#### Home interior image sequences
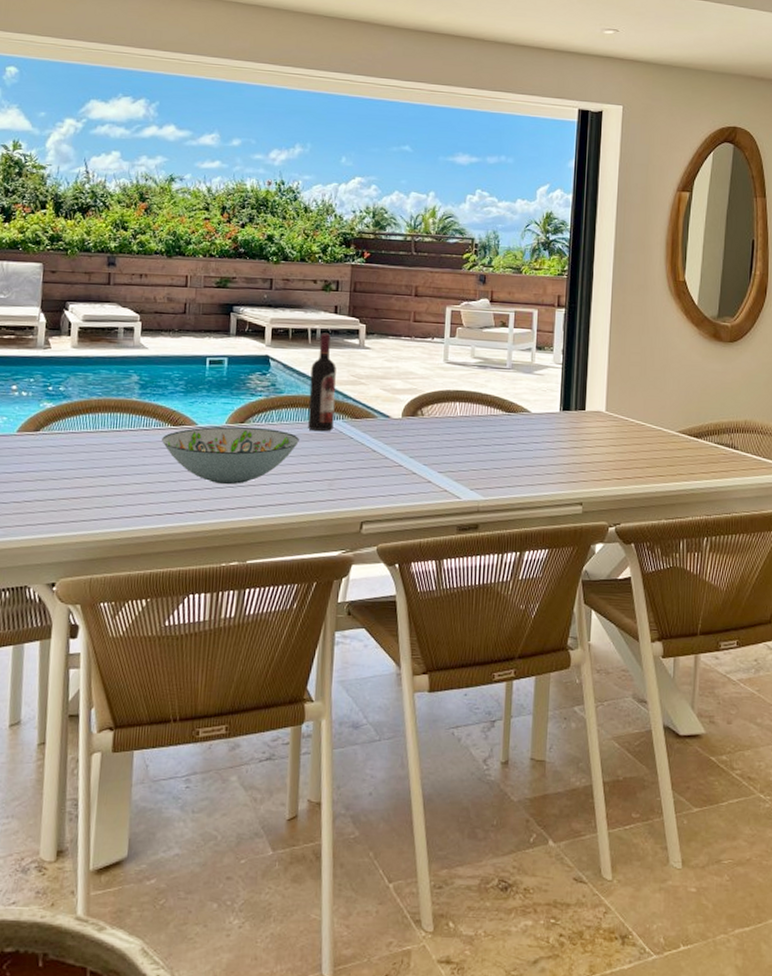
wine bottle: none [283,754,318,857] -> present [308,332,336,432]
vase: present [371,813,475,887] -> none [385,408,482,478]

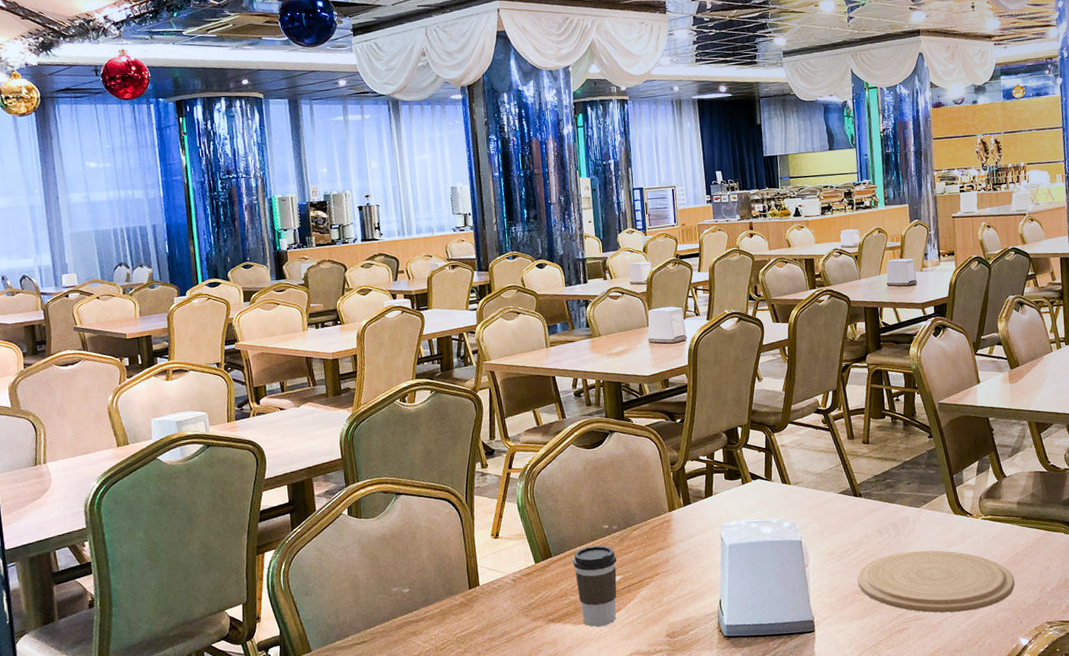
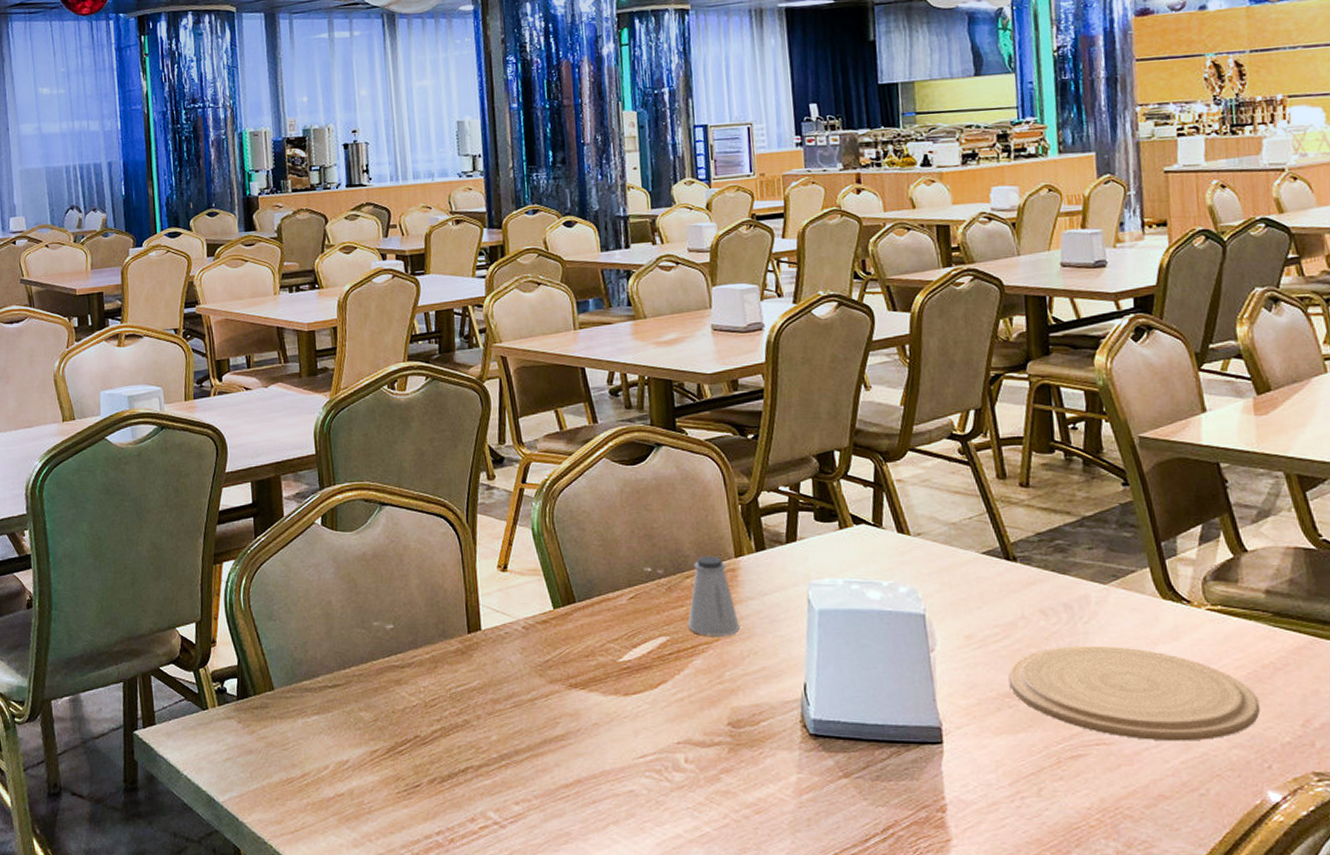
coffee cup: present [572,545,617,627] -> none [603,593,662,700]
saltshaker: none [636,512,673,572] -> present [688,556,740,636]

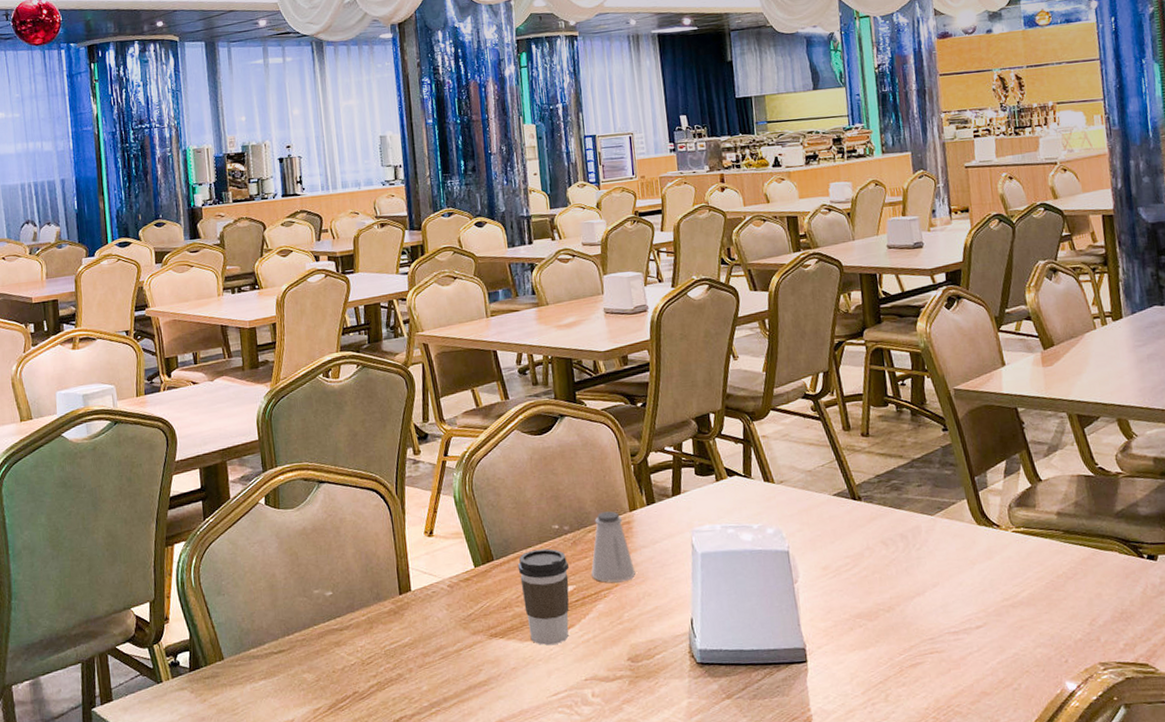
coffee cup: none [603,593,662,700] -> present [517,548,570,645]
plate: present [1008,645,1260,742] -> none [858,568,1057,646]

#### TASK TO COMPLETE
Repeat the records above word for word, keeping no pictures in the copy.

#### THE ANSWER
wine bottle: none [283,754,318,857] -> present [308,332,336,432]
vase: present [371,813,475,887] -> none [385,408,482,478]

coffee cup: present [572,545,617,627] -> none [603,593,662,700]
saltshaker: none [636,512,673,572] -> present [688,556,740,636]

coffee cup: none [603,593,662,700] -> present [517,548,570,645]
plate: present [1008,645,1260,742] -> none [858,568,1057,646]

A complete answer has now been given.